Though Wipro reported only a marginal increase in its net profit during the quarter, its CEO for IT Businesses, Mr T.K. Kurien, sees a lot of potential and wants to mine the company's customers deeper. In an interview with Business Line , he speaks about the importance of analytics and the strategy that Wipro uses for acquisitions.

Excerpts:

You talk of offering services to fewer clients, but you are rapidly expanding your customer base. Please comment.

These are two different things. We want to mine our existing customers deeper; but in parallel, we want to get more real estate. We have identified customers who we feel we should have as logos within Wipro. That is why we are rapidly expanding our client base.

What will be the long-term impact of the H-1B visa case? Will the industry stop relying on them because of all the hassles involved?

I don't think this will ever happen. Architecture will happen onsite, while development will happen in factories in low-cost countries.

There will have to be mobility — maybe not in thousands, but at least in hundreds.

You talked of three engines of growth for Wipro, namely consumerisation of IT, variabilisation of IT and analytics for a constrained world. How long will these focus areas sustain Wipro?

Let me answer this question differently. By 2050, the estimate is that oil consumption will touch 100 million barrels per day from the current amount, which is hovering in the mid-80s. Over the next 30-40 years, oil fields in places like Saudi Arabia will dry up, while ones in Africa and Brazil will start producing.

Therefore, the people in places where oil is scarce will have to rely more and more on analytics to get every drop.
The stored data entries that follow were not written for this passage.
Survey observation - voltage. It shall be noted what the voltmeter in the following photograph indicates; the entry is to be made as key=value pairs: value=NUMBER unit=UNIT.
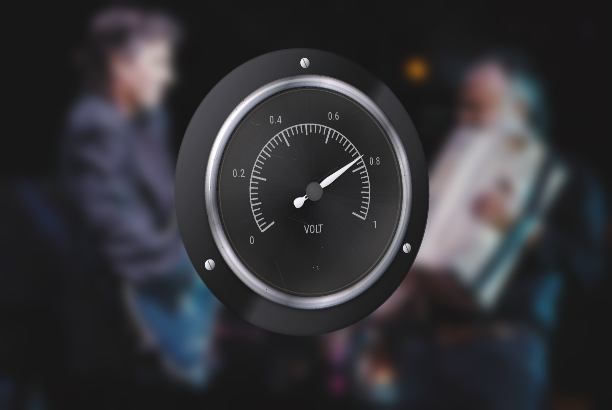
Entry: value=0.76 unit=V
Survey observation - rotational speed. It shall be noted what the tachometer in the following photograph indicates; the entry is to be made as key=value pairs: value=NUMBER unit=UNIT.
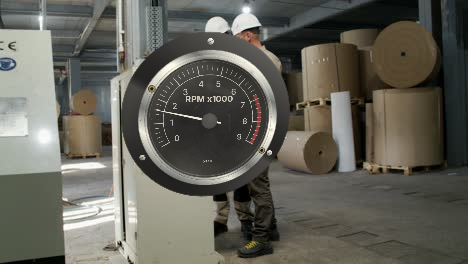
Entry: value=1600 unit=rpm
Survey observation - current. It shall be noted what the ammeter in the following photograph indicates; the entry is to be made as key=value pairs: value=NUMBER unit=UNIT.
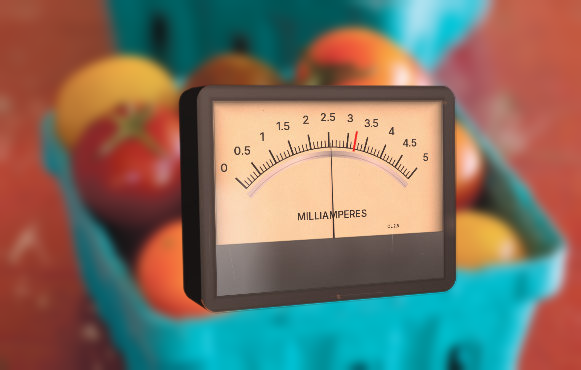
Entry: value=2.5 unit=mA
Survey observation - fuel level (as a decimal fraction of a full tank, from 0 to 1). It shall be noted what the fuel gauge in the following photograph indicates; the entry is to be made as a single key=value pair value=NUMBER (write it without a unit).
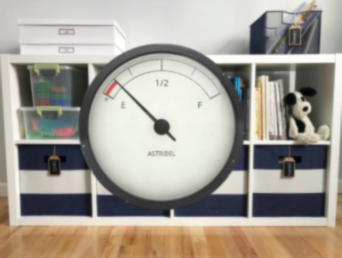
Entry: value=0.125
That is why we are hiring more and more people who are different from the type of people who are traditionally hired in an IT services company.

For example, we now have anthropologists and statisticians working for Wipro. We even have a five-star hotel chef cooking food on micro-wave ovens that Wipro has worked on, so that we can test the quality of the food cooked. This is because usability is as important as technology. The man-machine interface is a critical component of the future.

One of the analysts we spoke to said that Wipro should possibly look at an acquisition in the BPO space. Is this something you are in agreement with?

I believe that you should do acquisitions in areas where the acquisition can take you to a better place than where you can get to organically. Otherwise, it is a bit like tying two donkeys together and then pretending that you have a horse. We should be shedding assets that we are not scaling.

Your restructuring is over, but there are always bound to be some loose ends. What are they?

There are no loose ends from a strategic perspective. Everything is in place. We have a portfolio and some of them perform well in certain quarters and others in other quarters. The question that we are interested in is with respect to our leaders; are they there for the short term or the long term? We want long-term leaders. The IT services industry is a marathon. In fact, to drive this image, we are having a marathon in the US during the end of this month.